La SEC admet avoir abusé contre la crypto sous Gensler
La SEC vient de lâcher une bombe. Le régulateur américain a reconnu publiquement, mardi, que plusieurs de ses actions passées contre des entreprises crypto manquaient de fondement juridique et n'avaient protégé aucun investisseur. C'est écrit noir sur blanc dans son bilan d'application 2025.
Depuis l'exercice fiscal 2022, la SEC a engagé 95 actions et infligé 2,3 milliards de dollars de pénalités pour des violations dites « comptables et documentaires ». Le problème ? Ces affaires « n'ont identifié aucun préjudice direct pour les investisseurs, n'ont produit aucun bénéfice ni protection pour eux », selon l'agence elle-même.
Ajoutez à ça 7 affaires liées à l'enregistrement de sociétés crypto et 6 affaires sur la « définition d'un dealer » : même bilan, même verdict. Des poursuites vides de sens, fondées sur des théories juridiques hasardeuses, et qui ont surtout servi à gonfler les statistiques.
La SEC pointe explicitement une course aux chiffres sous l'ère Gensler, une « ruée sans précédent » pour multiplier les dossiers avant l'inauguration de Trump en janvier 2025. Le mot est lâché : mauvaise allocation des ressources, mauvaise interprétation des lois fédérales sur les valeurs mobilières. Gary Gensler est désormais officiellement persona non grata dans l'histoire du régulateur.
Paul Atkins, nommé à la tête de la SEC en avril 2025, a clairement changé de cap. Fini la régulation par l'intimidation. Les ressources sont désormais orientées vers la fraude, la manipulation de marché et les abus de confiance. Autrement dit, les vraies infractions.
Les résultats 2025 restent imposants sur le papier : 17,9 milliards de dollars d'ordres de réparation monétaire, dont 7,2 milliards en pénalités civiles, le reste en restitution et intérêts. Mais le cabinet Cornerstone Research confirme la tendance de fond : les actions coercitives ont chuté d'environ 30 % en 2025 par rapport à 2024.

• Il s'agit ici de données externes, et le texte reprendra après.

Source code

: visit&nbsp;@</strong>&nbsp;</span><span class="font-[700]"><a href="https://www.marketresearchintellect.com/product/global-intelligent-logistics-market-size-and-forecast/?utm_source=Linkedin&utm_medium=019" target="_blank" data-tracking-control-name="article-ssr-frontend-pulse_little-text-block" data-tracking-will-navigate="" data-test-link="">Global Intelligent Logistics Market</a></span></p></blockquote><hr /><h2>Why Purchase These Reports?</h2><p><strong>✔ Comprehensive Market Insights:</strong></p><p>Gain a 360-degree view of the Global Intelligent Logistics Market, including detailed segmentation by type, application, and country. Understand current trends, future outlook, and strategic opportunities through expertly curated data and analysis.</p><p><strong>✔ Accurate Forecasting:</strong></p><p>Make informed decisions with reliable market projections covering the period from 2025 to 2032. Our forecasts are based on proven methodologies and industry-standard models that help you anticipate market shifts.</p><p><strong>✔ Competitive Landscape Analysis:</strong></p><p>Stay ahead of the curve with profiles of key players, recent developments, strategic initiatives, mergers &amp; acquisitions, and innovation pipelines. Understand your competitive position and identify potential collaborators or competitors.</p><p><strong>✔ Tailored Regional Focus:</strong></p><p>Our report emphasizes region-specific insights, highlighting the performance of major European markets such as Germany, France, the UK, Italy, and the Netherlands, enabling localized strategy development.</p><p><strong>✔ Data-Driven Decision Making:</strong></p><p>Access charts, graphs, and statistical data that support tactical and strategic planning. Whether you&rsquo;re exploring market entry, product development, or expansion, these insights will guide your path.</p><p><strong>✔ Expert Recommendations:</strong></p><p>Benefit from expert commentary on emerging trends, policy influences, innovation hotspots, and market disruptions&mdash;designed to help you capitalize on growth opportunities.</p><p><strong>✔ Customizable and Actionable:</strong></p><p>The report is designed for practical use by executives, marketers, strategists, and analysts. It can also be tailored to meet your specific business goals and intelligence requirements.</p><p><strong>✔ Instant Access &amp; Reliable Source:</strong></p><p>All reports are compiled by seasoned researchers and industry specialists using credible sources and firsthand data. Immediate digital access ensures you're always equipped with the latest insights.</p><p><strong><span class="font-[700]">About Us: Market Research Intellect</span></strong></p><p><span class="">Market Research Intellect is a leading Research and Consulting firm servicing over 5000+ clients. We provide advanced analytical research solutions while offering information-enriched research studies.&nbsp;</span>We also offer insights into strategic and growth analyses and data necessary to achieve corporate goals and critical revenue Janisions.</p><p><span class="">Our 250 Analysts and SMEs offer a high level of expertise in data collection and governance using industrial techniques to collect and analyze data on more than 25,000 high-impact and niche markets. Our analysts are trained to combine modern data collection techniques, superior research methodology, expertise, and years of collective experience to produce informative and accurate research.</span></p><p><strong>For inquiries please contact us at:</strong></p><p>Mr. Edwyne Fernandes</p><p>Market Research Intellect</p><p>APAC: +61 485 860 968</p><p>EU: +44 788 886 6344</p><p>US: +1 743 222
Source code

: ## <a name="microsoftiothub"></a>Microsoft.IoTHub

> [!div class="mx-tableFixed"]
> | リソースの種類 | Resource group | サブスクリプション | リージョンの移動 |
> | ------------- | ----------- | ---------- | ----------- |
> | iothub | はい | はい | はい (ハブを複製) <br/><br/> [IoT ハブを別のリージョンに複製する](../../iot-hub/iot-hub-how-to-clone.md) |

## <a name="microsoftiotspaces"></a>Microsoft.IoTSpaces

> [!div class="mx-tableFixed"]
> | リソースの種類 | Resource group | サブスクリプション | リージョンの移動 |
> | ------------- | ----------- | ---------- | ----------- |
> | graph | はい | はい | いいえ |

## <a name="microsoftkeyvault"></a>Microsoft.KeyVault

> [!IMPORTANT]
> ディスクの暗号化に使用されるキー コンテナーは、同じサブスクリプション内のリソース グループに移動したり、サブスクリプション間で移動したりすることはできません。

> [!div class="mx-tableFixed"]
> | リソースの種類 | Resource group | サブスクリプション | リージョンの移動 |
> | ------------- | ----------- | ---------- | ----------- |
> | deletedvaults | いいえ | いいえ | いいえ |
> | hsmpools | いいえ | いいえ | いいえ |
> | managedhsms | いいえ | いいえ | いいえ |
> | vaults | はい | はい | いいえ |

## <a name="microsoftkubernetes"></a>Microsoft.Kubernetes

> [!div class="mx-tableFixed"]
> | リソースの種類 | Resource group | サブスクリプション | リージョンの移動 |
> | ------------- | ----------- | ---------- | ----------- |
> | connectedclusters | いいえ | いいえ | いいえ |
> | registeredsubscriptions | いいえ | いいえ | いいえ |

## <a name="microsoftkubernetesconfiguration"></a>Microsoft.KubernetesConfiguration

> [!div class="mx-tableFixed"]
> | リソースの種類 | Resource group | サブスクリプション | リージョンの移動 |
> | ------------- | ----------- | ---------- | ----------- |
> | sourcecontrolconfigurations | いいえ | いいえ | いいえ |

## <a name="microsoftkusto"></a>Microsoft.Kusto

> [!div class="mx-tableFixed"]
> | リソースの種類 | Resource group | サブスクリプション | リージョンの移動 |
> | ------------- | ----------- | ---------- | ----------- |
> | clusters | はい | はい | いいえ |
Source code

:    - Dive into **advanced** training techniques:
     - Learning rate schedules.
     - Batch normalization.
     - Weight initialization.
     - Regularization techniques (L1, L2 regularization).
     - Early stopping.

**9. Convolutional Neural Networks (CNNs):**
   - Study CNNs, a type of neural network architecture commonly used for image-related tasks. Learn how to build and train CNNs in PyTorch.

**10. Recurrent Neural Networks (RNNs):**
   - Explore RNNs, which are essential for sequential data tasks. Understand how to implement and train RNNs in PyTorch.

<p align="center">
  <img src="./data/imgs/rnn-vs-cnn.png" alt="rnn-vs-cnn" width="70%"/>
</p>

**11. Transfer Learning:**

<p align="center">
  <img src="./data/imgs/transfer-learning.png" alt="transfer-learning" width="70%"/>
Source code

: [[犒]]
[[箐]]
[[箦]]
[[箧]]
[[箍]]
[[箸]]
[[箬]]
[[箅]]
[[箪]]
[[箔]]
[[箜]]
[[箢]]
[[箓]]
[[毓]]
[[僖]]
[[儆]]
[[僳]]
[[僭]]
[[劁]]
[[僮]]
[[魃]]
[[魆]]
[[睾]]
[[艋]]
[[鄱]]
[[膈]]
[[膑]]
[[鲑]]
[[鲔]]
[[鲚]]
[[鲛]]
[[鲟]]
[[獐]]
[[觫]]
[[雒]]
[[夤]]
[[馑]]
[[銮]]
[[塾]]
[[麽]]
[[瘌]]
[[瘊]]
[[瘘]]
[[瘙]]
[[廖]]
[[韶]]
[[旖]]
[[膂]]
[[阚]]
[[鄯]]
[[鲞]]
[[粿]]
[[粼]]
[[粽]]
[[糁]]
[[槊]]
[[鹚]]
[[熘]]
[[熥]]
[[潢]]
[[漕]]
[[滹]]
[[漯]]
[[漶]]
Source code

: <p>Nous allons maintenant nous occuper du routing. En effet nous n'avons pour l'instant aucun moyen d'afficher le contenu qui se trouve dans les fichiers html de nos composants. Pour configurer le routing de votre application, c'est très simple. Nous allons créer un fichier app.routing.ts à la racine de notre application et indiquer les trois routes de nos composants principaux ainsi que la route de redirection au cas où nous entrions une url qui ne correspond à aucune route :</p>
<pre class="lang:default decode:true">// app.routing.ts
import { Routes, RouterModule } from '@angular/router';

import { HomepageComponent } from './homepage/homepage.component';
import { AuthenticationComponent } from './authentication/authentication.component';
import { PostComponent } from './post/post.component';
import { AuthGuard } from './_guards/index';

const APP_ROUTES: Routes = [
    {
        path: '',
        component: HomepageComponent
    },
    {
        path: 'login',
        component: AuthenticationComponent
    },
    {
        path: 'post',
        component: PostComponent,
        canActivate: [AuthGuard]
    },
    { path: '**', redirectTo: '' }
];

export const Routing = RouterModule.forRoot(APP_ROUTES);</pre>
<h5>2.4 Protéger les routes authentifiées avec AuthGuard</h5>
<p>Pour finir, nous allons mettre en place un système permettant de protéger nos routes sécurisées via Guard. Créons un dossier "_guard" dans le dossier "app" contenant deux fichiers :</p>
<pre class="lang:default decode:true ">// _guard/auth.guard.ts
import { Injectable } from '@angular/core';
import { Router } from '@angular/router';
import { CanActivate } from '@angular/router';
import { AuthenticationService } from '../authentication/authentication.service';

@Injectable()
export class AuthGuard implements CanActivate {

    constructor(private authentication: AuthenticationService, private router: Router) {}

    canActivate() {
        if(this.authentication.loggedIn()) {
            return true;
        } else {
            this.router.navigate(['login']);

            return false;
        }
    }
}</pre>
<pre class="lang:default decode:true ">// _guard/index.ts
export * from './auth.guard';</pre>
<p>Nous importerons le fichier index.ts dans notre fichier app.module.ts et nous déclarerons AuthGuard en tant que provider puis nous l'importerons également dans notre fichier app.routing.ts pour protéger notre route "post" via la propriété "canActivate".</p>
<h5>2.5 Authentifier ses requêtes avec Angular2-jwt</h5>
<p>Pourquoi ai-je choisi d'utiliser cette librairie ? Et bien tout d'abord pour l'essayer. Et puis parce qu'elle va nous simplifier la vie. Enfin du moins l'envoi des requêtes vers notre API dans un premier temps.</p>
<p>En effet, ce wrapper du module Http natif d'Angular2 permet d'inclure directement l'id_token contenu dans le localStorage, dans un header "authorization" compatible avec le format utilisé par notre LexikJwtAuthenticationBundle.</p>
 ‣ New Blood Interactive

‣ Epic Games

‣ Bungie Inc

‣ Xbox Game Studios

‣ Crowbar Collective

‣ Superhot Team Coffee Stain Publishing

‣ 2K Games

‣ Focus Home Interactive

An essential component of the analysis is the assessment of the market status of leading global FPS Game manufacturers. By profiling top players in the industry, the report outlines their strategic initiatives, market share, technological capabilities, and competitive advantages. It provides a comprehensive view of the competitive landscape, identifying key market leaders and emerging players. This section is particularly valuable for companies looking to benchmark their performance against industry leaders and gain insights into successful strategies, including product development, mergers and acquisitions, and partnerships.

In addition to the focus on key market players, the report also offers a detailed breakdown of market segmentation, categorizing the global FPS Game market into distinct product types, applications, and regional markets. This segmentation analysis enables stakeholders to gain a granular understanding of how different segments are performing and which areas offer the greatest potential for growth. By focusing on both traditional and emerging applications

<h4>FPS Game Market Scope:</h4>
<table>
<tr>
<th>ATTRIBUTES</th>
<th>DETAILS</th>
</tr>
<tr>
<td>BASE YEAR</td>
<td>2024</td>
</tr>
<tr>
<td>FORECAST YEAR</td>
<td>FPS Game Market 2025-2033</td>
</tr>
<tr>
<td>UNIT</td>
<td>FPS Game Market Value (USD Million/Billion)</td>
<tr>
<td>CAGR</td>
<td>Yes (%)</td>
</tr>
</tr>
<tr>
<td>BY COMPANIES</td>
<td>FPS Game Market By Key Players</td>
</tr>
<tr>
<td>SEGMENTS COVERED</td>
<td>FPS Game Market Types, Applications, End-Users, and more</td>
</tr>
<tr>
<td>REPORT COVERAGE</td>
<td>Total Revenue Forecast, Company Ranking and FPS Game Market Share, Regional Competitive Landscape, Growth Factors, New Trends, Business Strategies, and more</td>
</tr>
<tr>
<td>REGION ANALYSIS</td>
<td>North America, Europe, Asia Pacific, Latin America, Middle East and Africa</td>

Pour autant, la SEC n'a pas rangé ses armes. En mai 2025, Unicoin et quatre de ses dirigeants ont été poursuivis pour avoir prétendument levé 100 millions de dollars en trompant des investisseurs sur des certificats liés à des tokens. La plateforme conteste et accuse le régulateur de déformer ses déclarations. En avril, c'est Ramil Ventura Palafox, PDG de Praetorian Group International, qui a été visé pour un présumé schéma de Ponzi à 200 millions de dollars. Il a écopé de 20 ans de prison dans le cadre d'une procédure pénale parallèle du DOJ.
La ligne est donc claire : on cible les escrocs avérés, pas les entreprises qui n'ont pas coché la bonne case administrative.
Ce que ça change : La SEC vient officiellement de signer l'acte de décès de l'ère Gensler. Pour l'industrie crypto, c'est un signal fort : le régulateur américain admet ses erreurs et recentre son action sur la fraude réelle. Moins de procès spectacles, plus de vraie protection. Reste à voir si les paroles se confirment dans la durée.